I am trying to show that if $f_n$ converges to $f$ in $L^p(X,\mu)$ then $f_n\to f$ in measure, where $1\le p \le \infty$.
Here is my attempt for $p\ge 1$: Let $\varepsilon>0$ and define $A_{n,\varepsilon}=\lbrace x: \vert f_n(x)-f(x) \vert \ge \varepsilon\rbrace$. I want to show $\mu (A_{n,\varepsilon})\to 0$. $\Vert f_n-f \Vert_p=\left(\int _X \vert f_n-f\vert ^p\right)^{1/p}\ge \left(\int _{A_{n,\varepsilon}}\vert f_n-f\vert ^p\right)^{1/p}\ge \varepsilon \mu (A_{n,\varepsilon})^{1/p}$ so that $\mu (A_{n,\varepsilon})\le \left(\frac{\Vert f_n-f\Vert_p }{\varepsilon}\right)^{p}$ and the RHS tends to $0$ as $f_n\to f$ in the $L^p$ norm.
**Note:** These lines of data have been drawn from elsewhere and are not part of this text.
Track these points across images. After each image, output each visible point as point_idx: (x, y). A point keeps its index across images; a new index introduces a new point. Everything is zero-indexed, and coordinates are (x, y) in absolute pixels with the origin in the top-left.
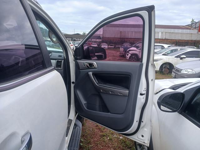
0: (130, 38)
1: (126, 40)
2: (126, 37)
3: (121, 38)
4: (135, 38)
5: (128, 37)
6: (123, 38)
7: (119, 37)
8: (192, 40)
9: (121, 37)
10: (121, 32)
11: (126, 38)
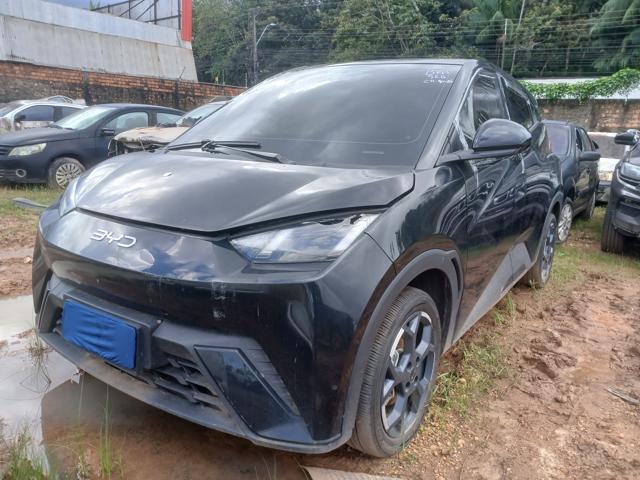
8: (162, 81)
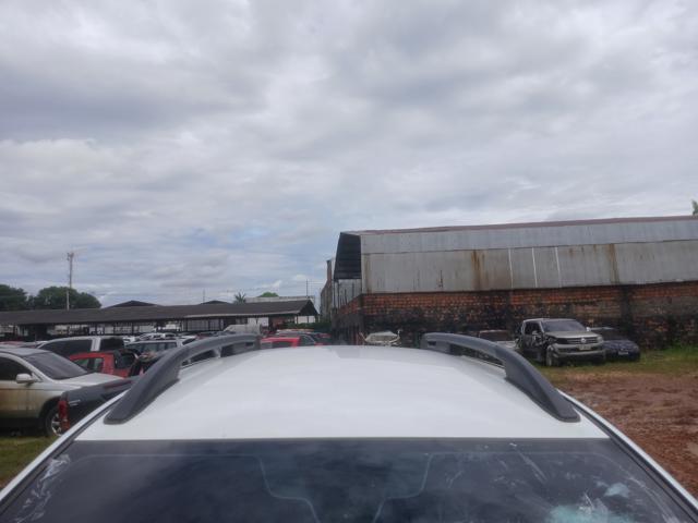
0: (538, 290)
1: (514, 301)
2: (512, 287)
3: (479, 293)
4: (571, 283)
5: (524, 285)
6: (491, 292)
7: (469, 287)
9: (485, 288)
10: (476, 257)
11: (516, 291)
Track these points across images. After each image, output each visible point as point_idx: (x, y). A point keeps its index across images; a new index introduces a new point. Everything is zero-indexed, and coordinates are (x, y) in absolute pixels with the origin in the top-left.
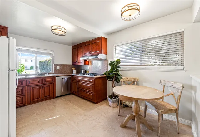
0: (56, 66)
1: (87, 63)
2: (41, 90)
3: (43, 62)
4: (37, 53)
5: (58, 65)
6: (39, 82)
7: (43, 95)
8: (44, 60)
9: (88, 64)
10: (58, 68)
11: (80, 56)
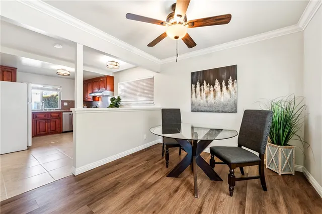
0: (63, 102)
1: (97, 99)
2: (47, 124)
3: (48, 98)
4: (42, 89)
5: (66, 101)
6: (45, 116)
7: (49, 130)
8: (49, 95)
9: (99, 100)
10: (66, 104)
11: (89, 92)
How can I deal with the case $p=\infty$?
Best Answer
The case $p = \infty$ is the simplest since $\|f_n-f\|_{\infty} < \epsilon$ means that $|f_n-f|$ is less than $\epsilon$ almost everywhere, and therefore $\mu\big(|f_n-f|\ge\epsilon\big) = 0$.
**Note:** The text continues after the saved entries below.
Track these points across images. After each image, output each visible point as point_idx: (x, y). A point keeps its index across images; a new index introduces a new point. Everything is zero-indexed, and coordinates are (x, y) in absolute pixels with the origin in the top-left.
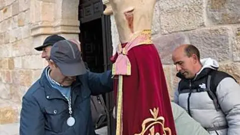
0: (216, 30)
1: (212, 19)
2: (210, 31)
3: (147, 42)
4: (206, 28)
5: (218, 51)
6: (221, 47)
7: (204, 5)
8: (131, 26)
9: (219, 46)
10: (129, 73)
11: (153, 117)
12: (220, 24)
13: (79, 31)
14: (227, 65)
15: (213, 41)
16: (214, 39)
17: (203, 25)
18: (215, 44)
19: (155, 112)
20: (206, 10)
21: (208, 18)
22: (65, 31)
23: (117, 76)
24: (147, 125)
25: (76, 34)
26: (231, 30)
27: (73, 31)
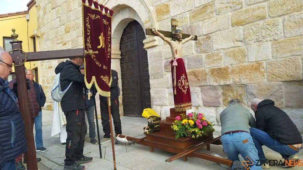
0: (198, 56)
1: (197, 51)
2: (196, 56)
3: (181, 58)
4: (194, 55)
5: (199, 64)
6: (200, 62)
7: (193, 45)
8: (176, 53)
9: (199, 62)
10: (177, 65)
11: (183, 76)
13: (120, 57)
14: (203, 69)
15: (197, 60)
16: (198, 59)
17: (193, 54)
18: (198, 61)
19: (184, 75)
20: (194, 47)
21: (195, 50)
22: (113, 57)
23: (174, 66)
24: (182, 78)
25: (119, 59)
26: (204, 55)
27: (117, 57)
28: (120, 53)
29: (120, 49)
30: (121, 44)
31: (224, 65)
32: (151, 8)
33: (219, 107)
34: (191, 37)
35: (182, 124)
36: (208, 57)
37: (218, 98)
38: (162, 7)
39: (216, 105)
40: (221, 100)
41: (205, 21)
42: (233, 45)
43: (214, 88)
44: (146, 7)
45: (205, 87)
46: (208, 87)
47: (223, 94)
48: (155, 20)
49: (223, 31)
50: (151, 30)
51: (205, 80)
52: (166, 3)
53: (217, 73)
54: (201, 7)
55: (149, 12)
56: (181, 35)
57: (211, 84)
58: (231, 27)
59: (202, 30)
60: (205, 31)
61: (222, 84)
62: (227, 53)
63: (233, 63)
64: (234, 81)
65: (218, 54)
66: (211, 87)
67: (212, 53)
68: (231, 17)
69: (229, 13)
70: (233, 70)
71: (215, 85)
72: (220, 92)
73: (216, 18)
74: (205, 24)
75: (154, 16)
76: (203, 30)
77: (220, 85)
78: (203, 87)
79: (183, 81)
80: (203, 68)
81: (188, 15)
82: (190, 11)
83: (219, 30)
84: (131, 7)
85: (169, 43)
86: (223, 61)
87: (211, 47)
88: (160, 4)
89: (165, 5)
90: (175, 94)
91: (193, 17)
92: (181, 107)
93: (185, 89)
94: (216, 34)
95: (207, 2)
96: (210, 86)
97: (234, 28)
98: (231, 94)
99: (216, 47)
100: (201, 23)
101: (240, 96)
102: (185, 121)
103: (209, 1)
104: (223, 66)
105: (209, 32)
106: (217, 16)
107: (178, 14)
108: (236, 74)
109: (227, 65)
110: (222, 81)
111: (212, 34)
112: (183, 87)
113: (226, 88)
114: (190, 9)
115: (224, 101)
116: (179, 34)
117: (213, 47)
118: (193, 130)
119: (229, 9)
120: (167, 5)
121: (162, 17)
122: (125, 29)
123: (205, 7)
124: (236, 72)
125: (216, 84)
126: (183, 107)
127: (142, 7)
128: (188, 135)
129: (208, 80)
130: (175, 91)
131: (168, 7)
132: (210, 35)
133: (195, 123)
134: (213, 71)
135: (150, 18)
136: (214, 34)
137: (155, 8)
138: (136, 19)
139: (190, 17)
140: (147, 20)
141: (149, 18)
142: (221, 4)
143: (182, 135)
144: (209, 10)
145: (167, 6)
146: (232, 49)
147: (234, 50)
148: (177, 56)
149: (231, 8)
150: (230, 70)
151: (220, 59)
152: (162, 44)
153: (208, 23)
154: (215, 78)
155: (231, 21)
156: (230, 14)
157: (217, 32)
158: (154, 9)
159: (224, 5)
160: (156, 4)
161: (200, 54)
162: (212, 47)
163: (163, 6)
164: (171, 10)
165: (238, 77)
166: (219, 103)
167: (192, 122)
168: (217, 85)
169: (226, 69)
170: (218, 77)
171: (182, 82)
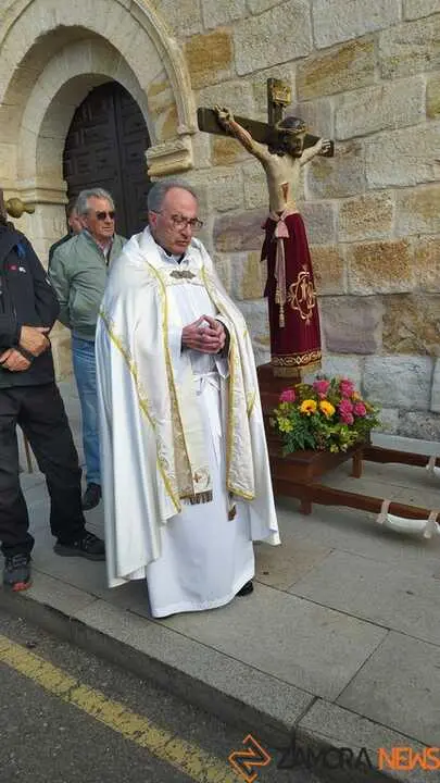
0: (320, 205)
1: (315, 190)
2: (313, 205)
8: (285, 196)
9: (321, 224)
10: (287, 236)
11: (303, 270)
12: (324, 197)
14: (331, 247)
17: (303, 198)
19: (305, 267)
20: (308, 180)
21: (310, 189)
22: (45, 199)
23: (279, 239)
24: (301, 276)
25: (62, 204)
26: (336, 205)
27: (57, 200)
28: (64, 185)
29: (66, 175)
30: (66, 156)
31: (396, 235)
32: (172, 42)
33: (370, 354)
34: (319, 145)
35: (302, 414)
36: (349, 209)
37: (370, 329)
38: (209, 41)
39: (364, 350)
40: (377, 336)
41: (346, 94)
42: (426, 175)
43: (360, 301)
44: (154, 37)
45: (335, 299)
46: (343, 299)
47: (385, 319)
48: (185, 84)
49: (400, 132)
50: (215, 113)
51: (337, 278)
52: (222, 30)
53: (373, 259)
54: (335, 50)
55: (165, 55)
56: (301, 137)
57: (354, 289)
58: (423, 118)
59: (335, 124)
60: (342, 129)
61: (384, 290)
62: (406, 199)
63: (423, 231)
64: (421, 284)
65: (379, 201)
66: (352, 299)
67: (362, 198)
68: (427, 88)
69: (422, 76)
70: (422, 251)
71: (364, 293)
72: (377, 313)
73: (380, 87)
74: (346, 106)
75: (183, 72)
76: (339, 126)
77: (378, 294)
78: (330, 299)
79: (303, 287)
80: (333, 244)
81: (293, 75)
82: (297, 59)
83: (390, 128)
84: (104, 35)
85: (265, 163)
86: (392, 225)
87: (359, 178)
88: (201, 31)
89: (218, 36)
90: (282, 325)
91: (310, 80)
92: (297, 365)
93: (306, 311)
94: (377, 139)
95: (353, 36)
96: (351, 295)
97: (433, 124)
98: (407, 319)
99: (374, 178)
100: (332, 102)
101: (434, 324)
102: (307, 405)
103: (361, 34)
104: (392, 240)
105: (356, 133)
106: (383, 81)
107: (260, 70)
108: (430, 262)
109: (403, 234)
110: (388, 284)
111: (366, 140)
112: (304, 305)
113: (395, 302)
114: (298, 55)
115: (385, 338)
116: (298, 133)
117: (366, 180)
118: (333, 430)
119: (422, 61)
120: (225, 37)
121: (208, 77)
122: (78, 111)
123: (347, 49)
124: (430, 258)
125: (367, 291)
126: (302, 364)
127: (142, 36)
128: (317, 444)
129: (345, 279)
130: (282, 317)
131: (227, 44)
132: (360, 140)
133: (337, 408)
134: (360, 254)
135: (168, 79)
136: (373, 137)
137: (183, 44)
138: (117, 77)
139: (298, 80)
140: (158, 82)
141: (163, 76)
142: (397, 45)
143: (302, 445)
144: (360, 61)
145: (225, 41)
146: (423, 188)
147: (428, 192)
148: (289, 207)
149: (428, 58)
150: (410, 252)
151: (386, 217)
152: (209, 164)
153: (356, 103)
154: (366, 274)
155: (428, 99)
156: (424, 78)
157: (383, 134)
158: (181, 47)
159: (409, 50)
160: (188, 32)
161: (324, 200)
162: (362, 180)
163: (212, 37)
164: (238, 55)
165: (435, 271)
166: (373, 343)
167: (329, 408)
168: (371, 293)
169: (400, 248)
170: (376, 270)
171: (300, 290)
If $1\le p < \infty$, you can use Tchebychev's inequality: $$ \mu\big(|f_n-f|\ge\epsilon\big) = \mu\big(|f_n-f|^p\ge\epsilon^p\big) \le \frac{1}{\epsilon^p}\int|f_n-f|^p\,d\mu = \frac{1}{\epsilon^p}\|f_n-f\|_p^p, $$ where the last expression can be made arbitrarily small by taking $n$ sufficiently large.